Search Engines¶

Vajra provides three search engine implementations for different use cases.

Engine Comparison¶

Engine	Best For	Features
`VajraSearch`	Small corpora (<1K docs)	Pure Python, educational
`VajraSearchOptimized`	Production use	Sparse matrices, caching, fastest
`VajraSearchParallel`	Batch processing	Multi-threaded, high throughput

VajraSearch (Base)¶

The reference implementation using pure categorical abstractions.

from vajra_bm25 import VajraSearch, DocumentCorpus

corpus = DocumentCorpus.load_jsonl("small_corpus.jsonl")
engine = VajraSearch(corpus)

results = engine.search("query terms", top_k=10)

Characteristics:

Pure Python implementation
Clear categorical structure
Good for learning and small datasets
No external dependencies

VajraSearchOptimized (Recommended)¶

Production-ready engine with vectorized operations.

from vajra_bm25 import VajraSearchOptimized, DocumentCorpus

corpus = DocumentCorpus.load_jsonl("large_corpus.jsonl")

engine = VajraSearchOptimized(
    corpus,
    k1=1.5,           # BM25 k1 parameter
    b=0.75,           # BM25 b parameter
    cache_size=1000,  # LRU cache for repeated queries
    use_eager=True,   # Pre-compute score matrix
)

results = engine.search("query terms", top_k=10)

Characteristics:

Sparse matrix operations (CSR format)
NumPy/SciPy vectorization
Optional Numba JIT compilation
LRU query caching
Eager score pre-computation

Automatic Mode Selection¶

The engine automatically selects the best mode:

< 10K documents: Dense matrices
≥ 10K documents: Sparse matrices (99%+ memory savings)

Configuration Options¶

engine = VajraSearchOptimized(
    corpus,
    # BM25 Parameters
    k1=1.5,              # Term frequency saturation (default: 1.5)
    b=0.75,              # Length normalization (default: 0.75)

    # Performance Options
    use_sparse=True,     # Force sparse matrices (auto-detected)
    use_eager=True,      # Pre-compute BM25 scores at index time
    cache_size=1000,     # Query result cache size (0 to disable)
)

VajraSearchParallel¶

For high-throughput batch processing.

from vajra_bm25 import VajraSearchParallel, DocumentCorpus

corpus = DocumentCorpus.load_jsonl("corpus.jsonl")

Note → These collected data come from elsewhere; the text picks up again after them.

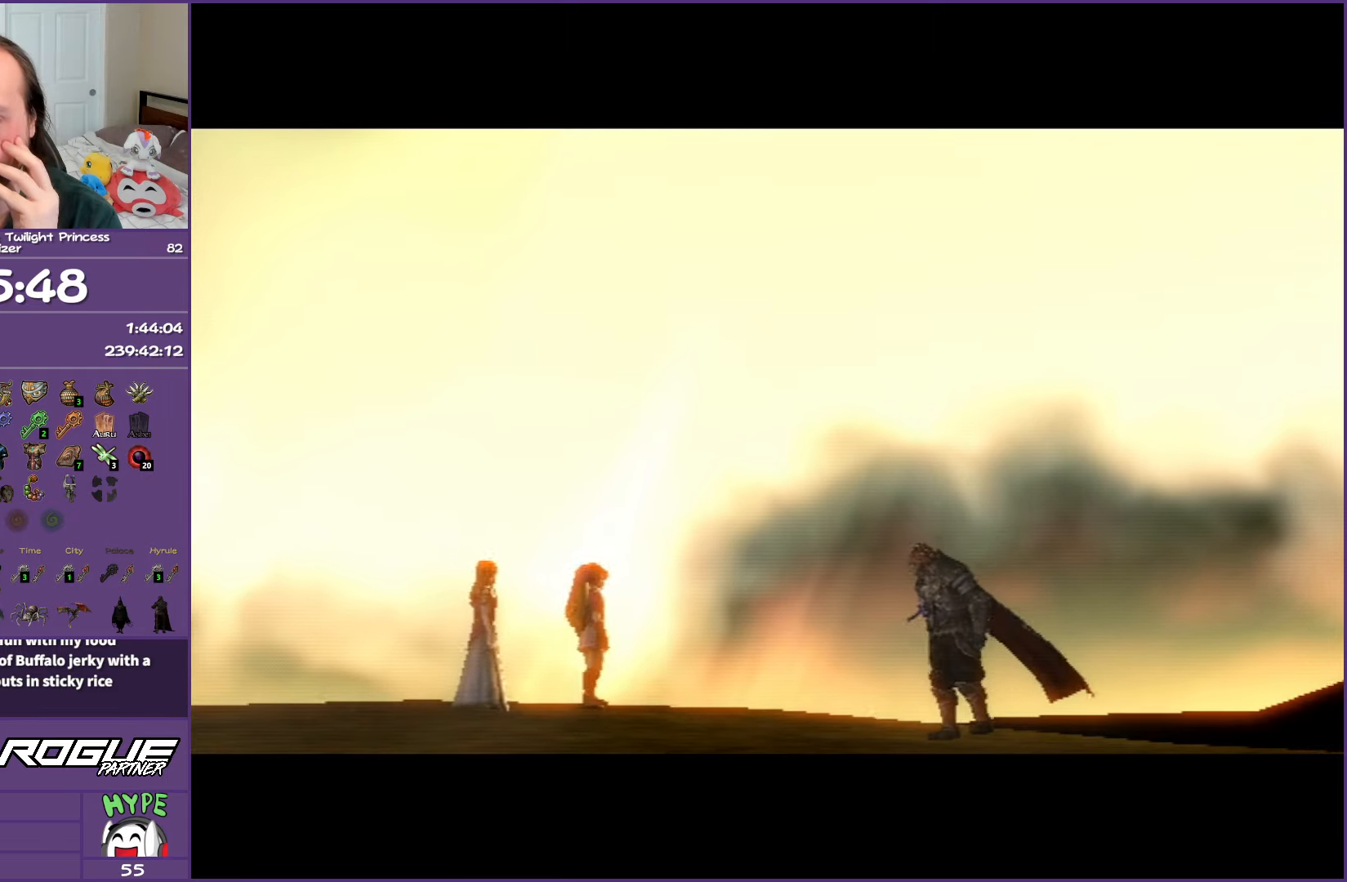
{"buttons": ["B"], "left_stick": "center", "right_stick": "center", "events": []}
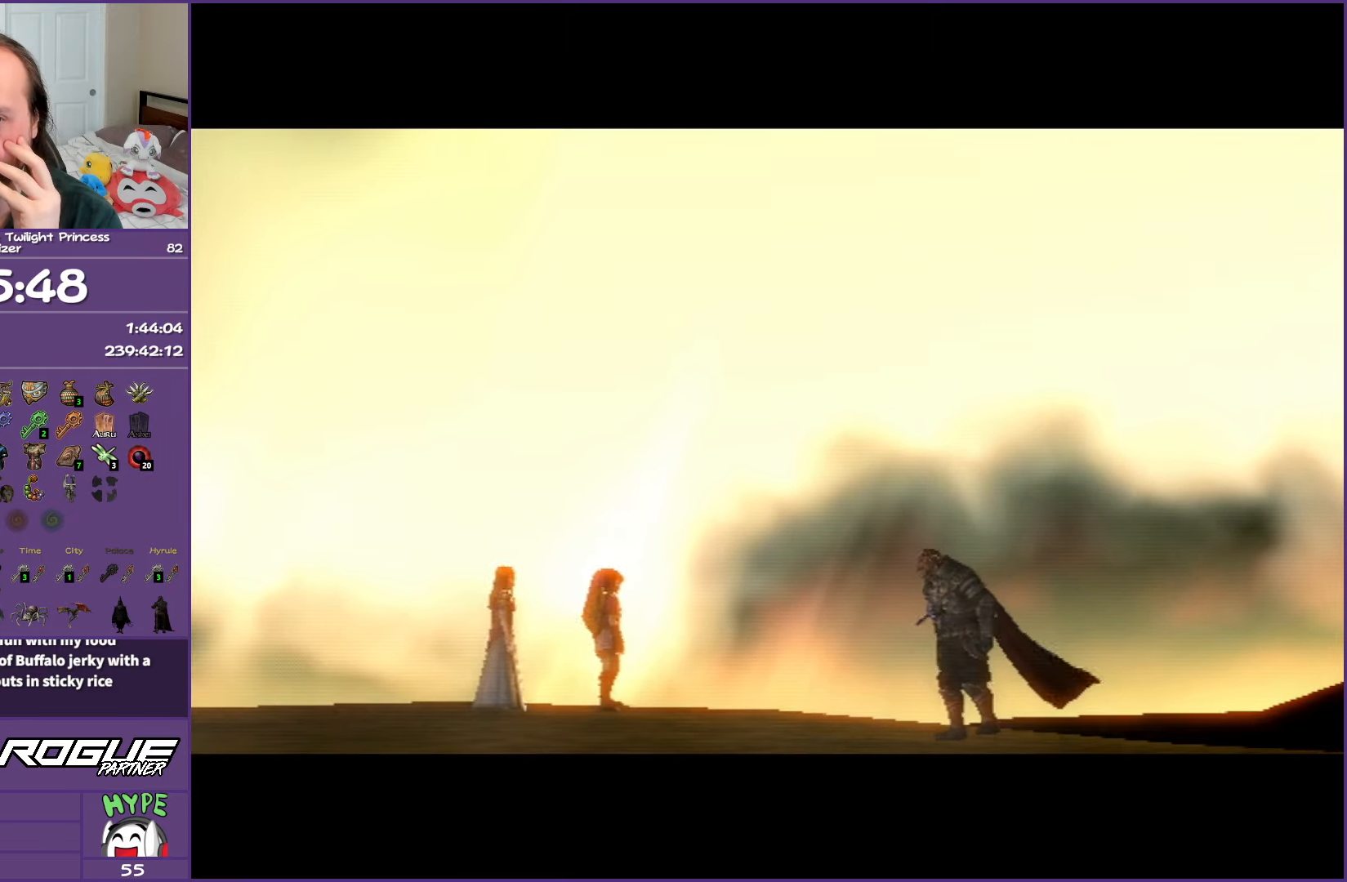
{"buttons": ["B"], "left_stick": "center", "right_stick": "center", "events": []}
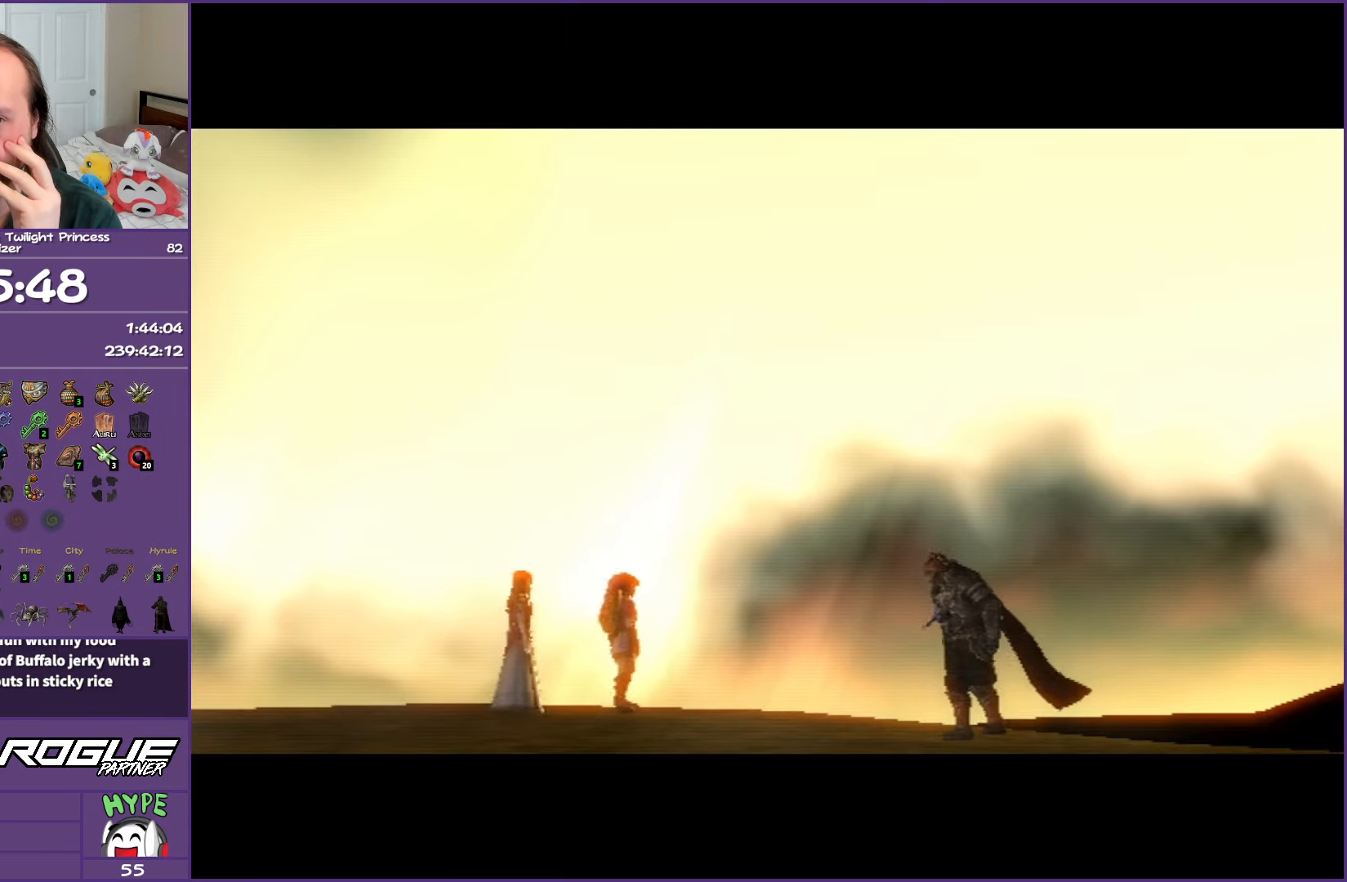
{"buttons": ["B"], "left_stick": "center", "right_stick": "center", "events": []}
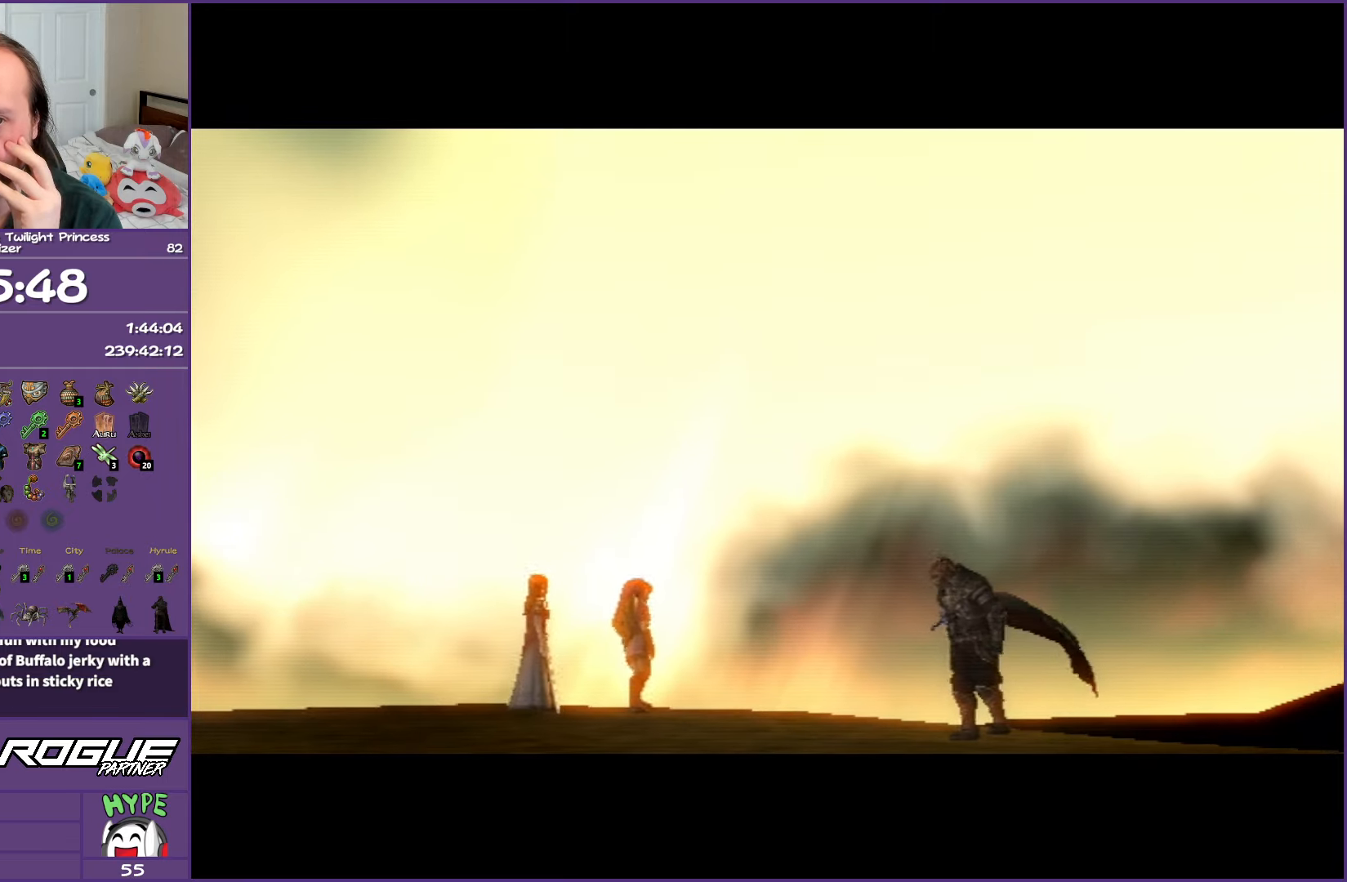
{"buttons": ["B"], "left_stick": "center", "right_stick": "center", "events": []}
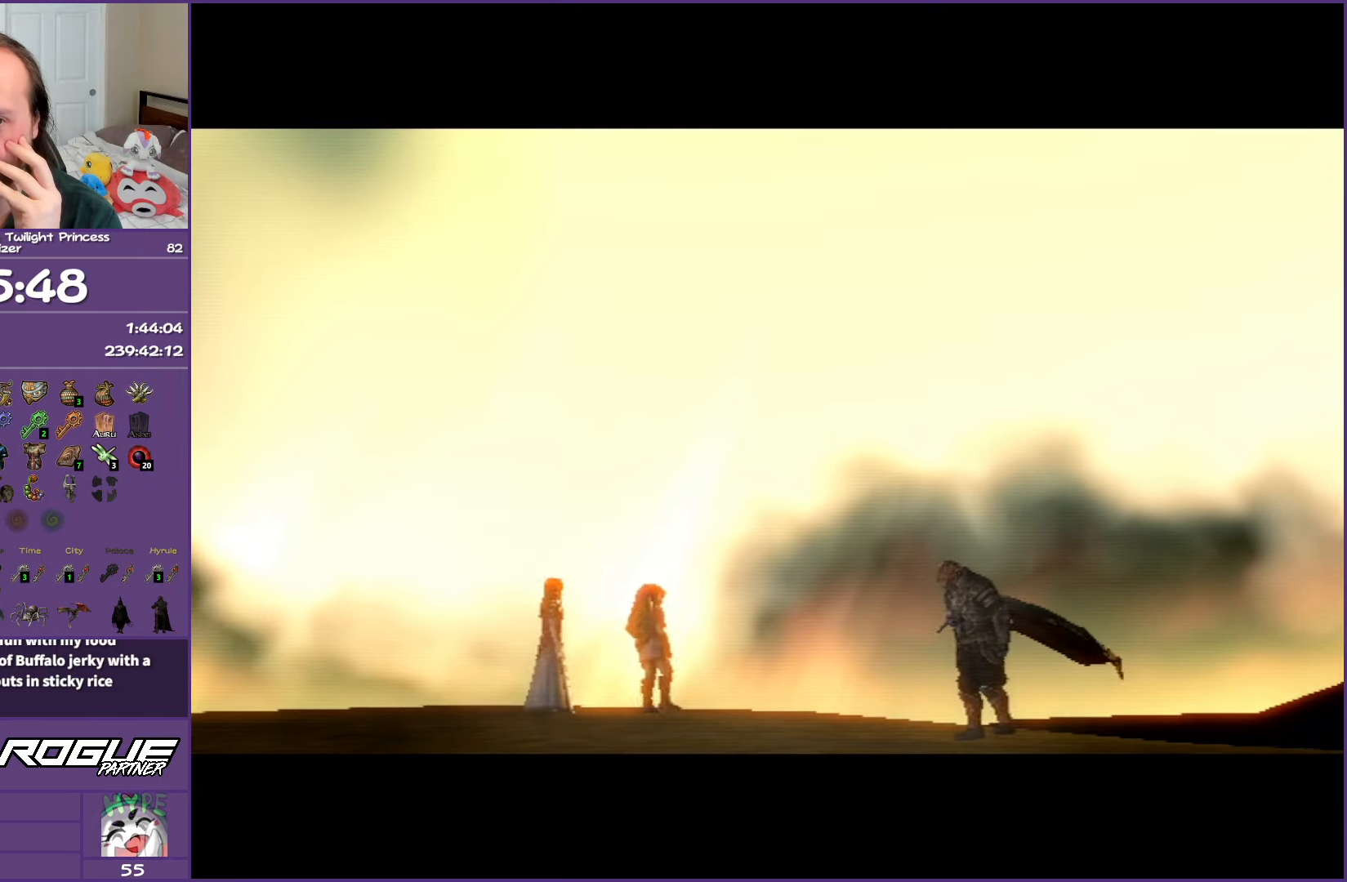
{"buttons": ["B"], "left_stick": "center", "right_stick": "center", "events": []}
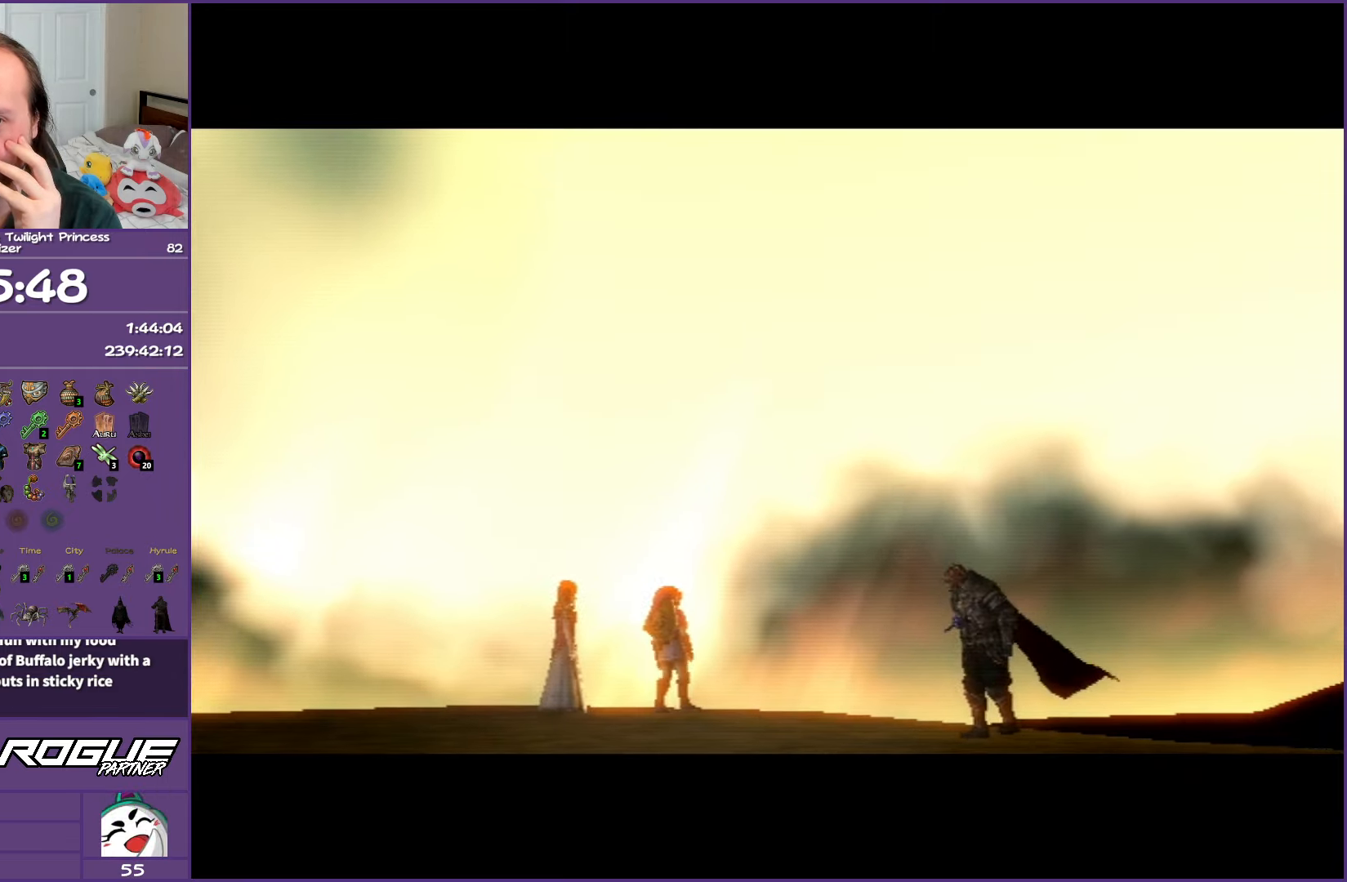
{"buttons": ["B"], "left_stick": "center", "right_stick": "center", "events": []}
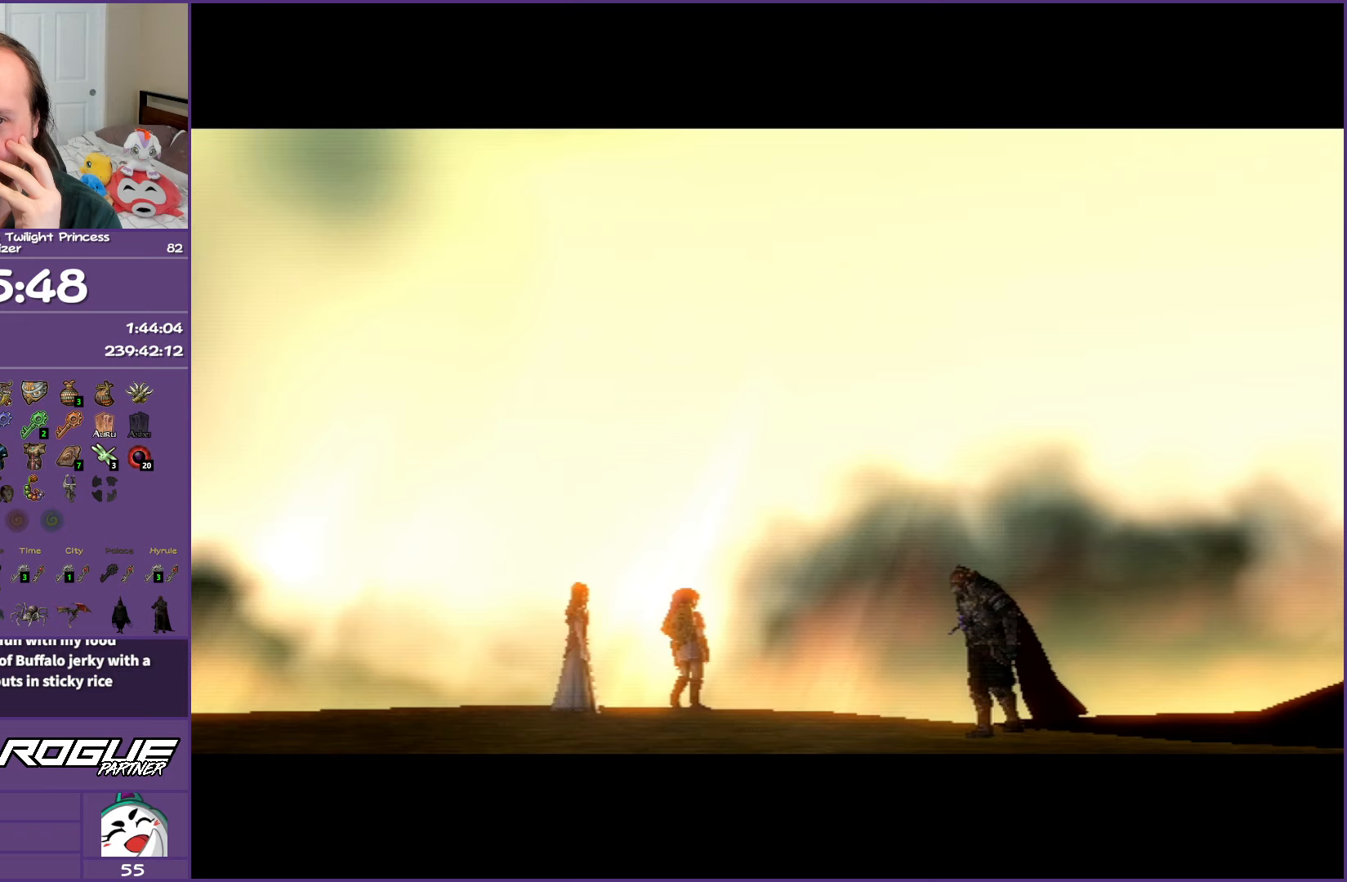
{"buttons": ["B"], "left_stick": "center", "right_stick": "center", "events": []}
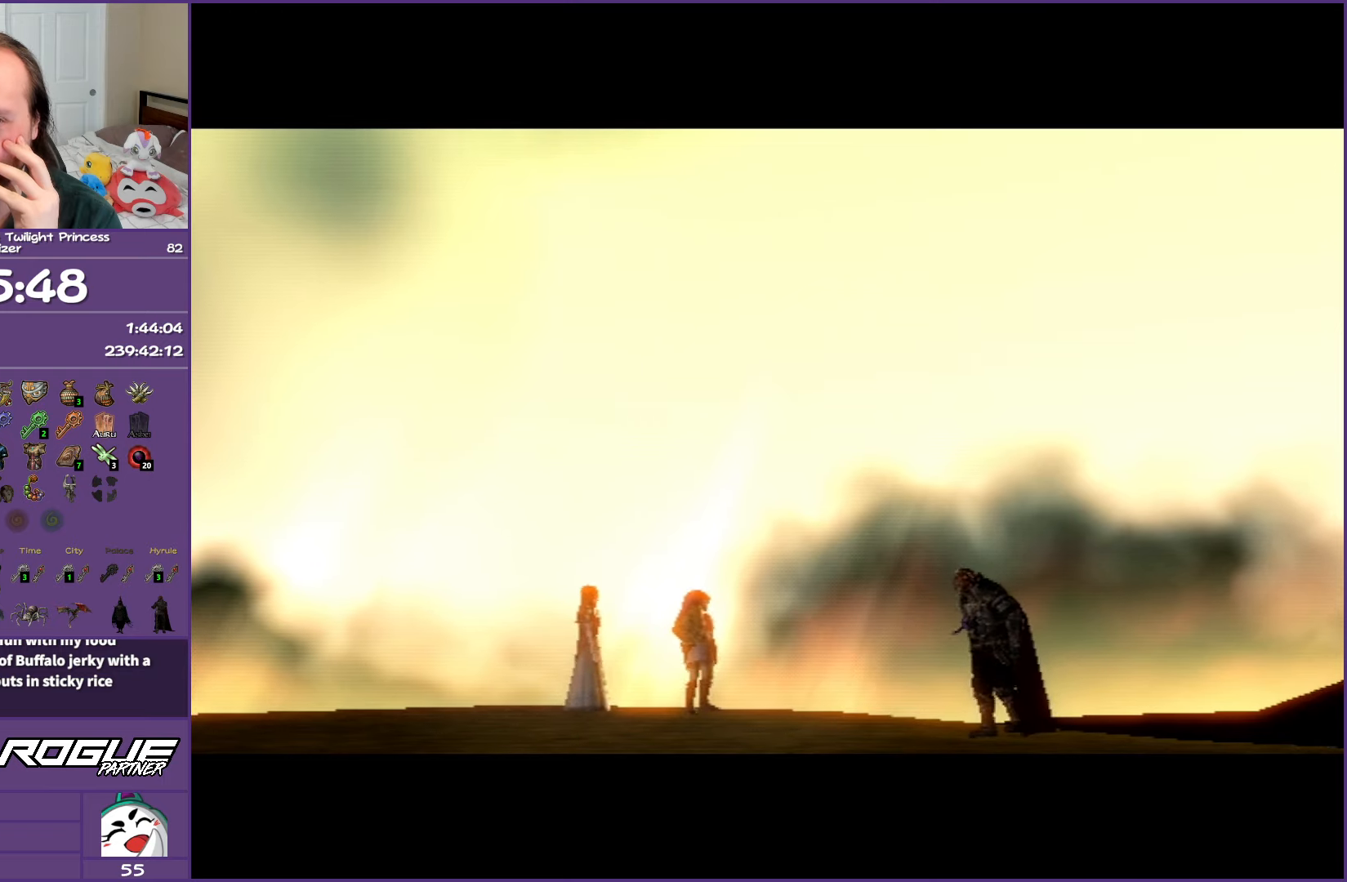
{"buttons": ["B"], "left_stick": "center", "right_stick": "center", "events": []}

engine = VajraSearchParallel(
    corpus,
    max_workers=4,  # Number of parallel workers
)

# Process multiple queries in parallel
queries = ["machine learning", "deep learning", "neural networks"]
batch_results = engine.search_batch(queries, top_k=10)

for query, results in zip(queries, batch_results):
    print(f"Query: {query}")
    for r in results:
        print(f"  {r.rank}. {r.document.title}")

Characteristics:

Thread-based parallelism
Optimized for batch queries
Higher throughput, slightly higher latency per query
Memory overhead from worker threads

Choosing the Right Engine¶

┌─────────────────────────────────────────────────────────────┐
│                    Which Engine?                             │
├─────────────────────────────────────────────────────────────┤
│                                                              │
│  Documents < 1,000?                                          │
│      └── Yes → VajraSearch (simple, educational)             │
│      └── No  ↓                                               │
│                                                              │
│  Need batch processing?                                      │
│      └── Yes → VajraSearchParallel                           │
│      └── No  ↓                                               │
│                                                              │
│  Otherwise → VajraSearchOptimized (recommended)              │
│                                                              │
└─────────────────────────────────────────────────────────────┘

Performance Comparison¶

At 500K documents:

Engine	Single Query	Batch (100 queries)
VajraSearchOptimized	1.89ms	189ms
VajraSearchParallel (4 workers)	2.5ms	95ms

Use VajraSearchOptimized for single queries, VajraSearchParallel for batch workloads.